Dorothy Hollingsworth’s life is the story of an evolving Seattle, of our reckoning with the twin divides of racism and poverty. It is a journey that remains unfinished, though we have lost Hollingsworth, who was a trailblazer. She died July 26 at age 101.

Hers was a life of firsts.

First in her family to attend college — Paine College in Georgia, a historically Black Christian college.

First director of a Head Start program in Washington, at Seattle Public Schools.

Deputy director for Seattle’s Model Cities program — the first of its kind to be funded through the national Model Cities initiative combating urban poverty and blight.

First Black woman to serve on a school board in Washington state — in Seattle, where she helped implement desegregation through busing. Later, she was elected to the Washington State Board of Education.

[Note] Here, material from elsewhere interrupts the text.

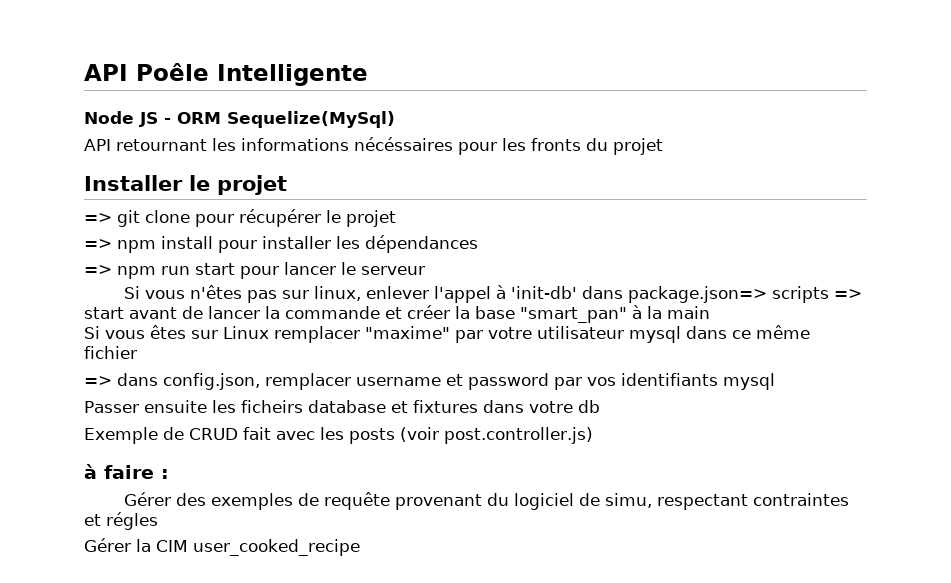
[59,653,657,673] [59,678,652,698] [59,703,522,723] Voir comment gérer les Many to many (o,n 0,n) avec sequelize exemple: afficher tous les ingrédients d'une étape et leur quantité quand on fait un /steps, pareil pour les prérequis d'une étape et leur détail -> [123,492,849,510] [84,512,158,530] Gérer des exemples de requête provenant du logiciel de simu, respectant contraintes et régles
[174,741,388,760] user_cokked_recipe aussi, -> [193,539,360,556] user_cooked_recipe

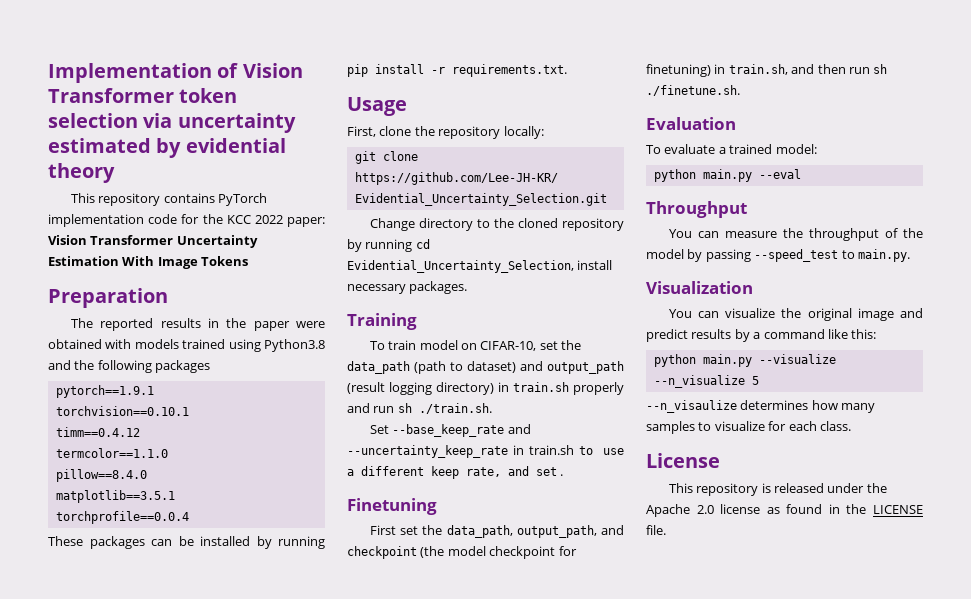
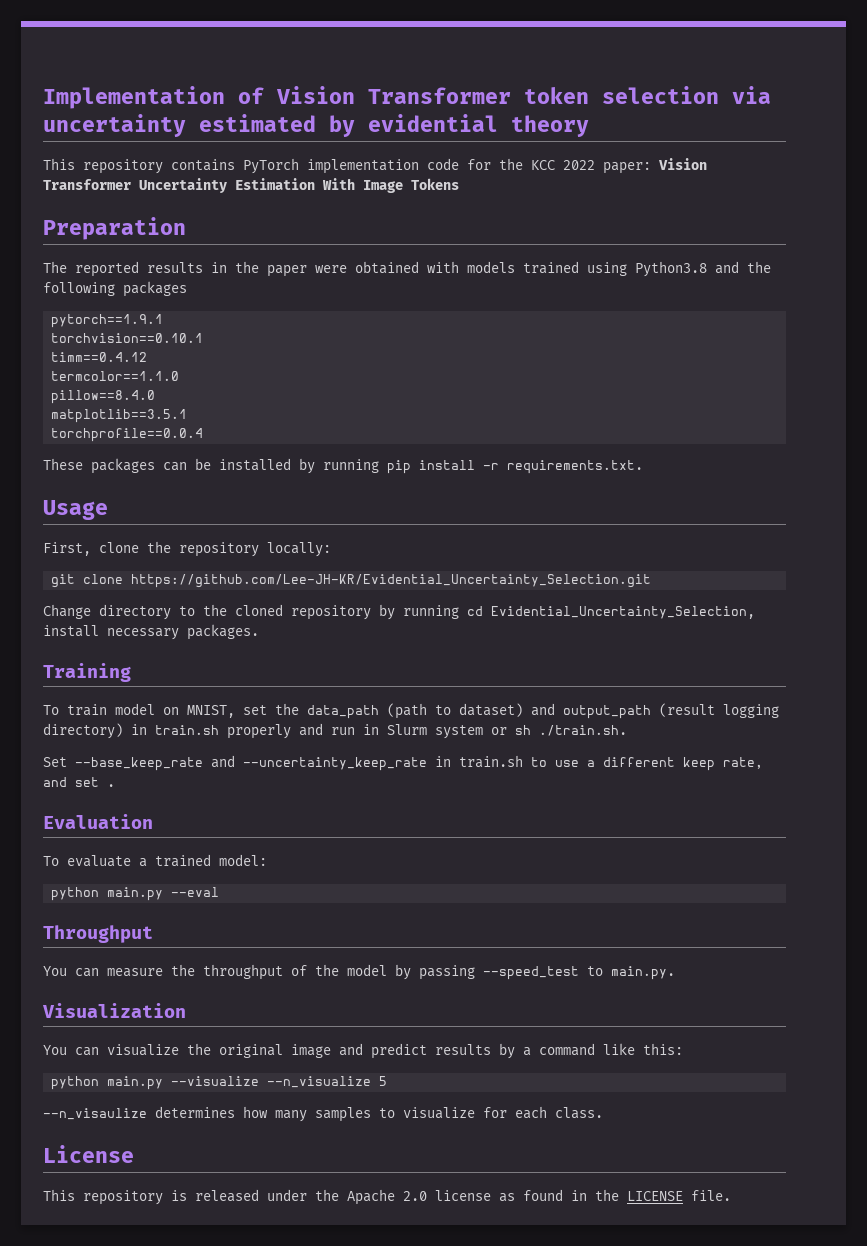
[480,341,537,351] CIFAR-10, -> [187,705,235,718] MNIST,
(395, 409) none -> [363,724,507,739] in Slurm system or
[347,498,437,515] [369,525,624,538] [347,546,577,559] [646,64,888,77] [646,85,740,96] // Finetuning // First set the data_path, output_path, and checkpoint (the model checkpoint for finetuning) in train.sh, and then run sh ./finetune.sh. -> (115, 785) none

When Hollingsworth and her husband moved to Seattle in 1946, she found it more like her native South than she expected, as Times reporter Alexandra Yoon-Hendricks recounted in a news obituary last week. Hollingsworth was an experienced teacher, but the Seattle schools — “not overwhelmingly ready to hire Negros’’ — wouldn’t hire her. As a Black person, she found racial restrictive covenants meant homes in certain Seattle neighborhoods were off-limits to people of color.

But she was fiercely persistent. At the University of Washington, she earned a master’s in social work and went that route to work for the Seattle School District. She was passionate about “education as a pathway to a prosperous future,” about equal rights and equal opportunity. A person of deep faith, early on she came together with folks of different faiths and races to oppose discrimination in housing and employment.

The task of building neighborhoods and sustaining civil rights remains incomplete, but it’s a lot closer to reality thanks to Hollingsworth. The way to honor her is to continue the work, taking her resilience to heart.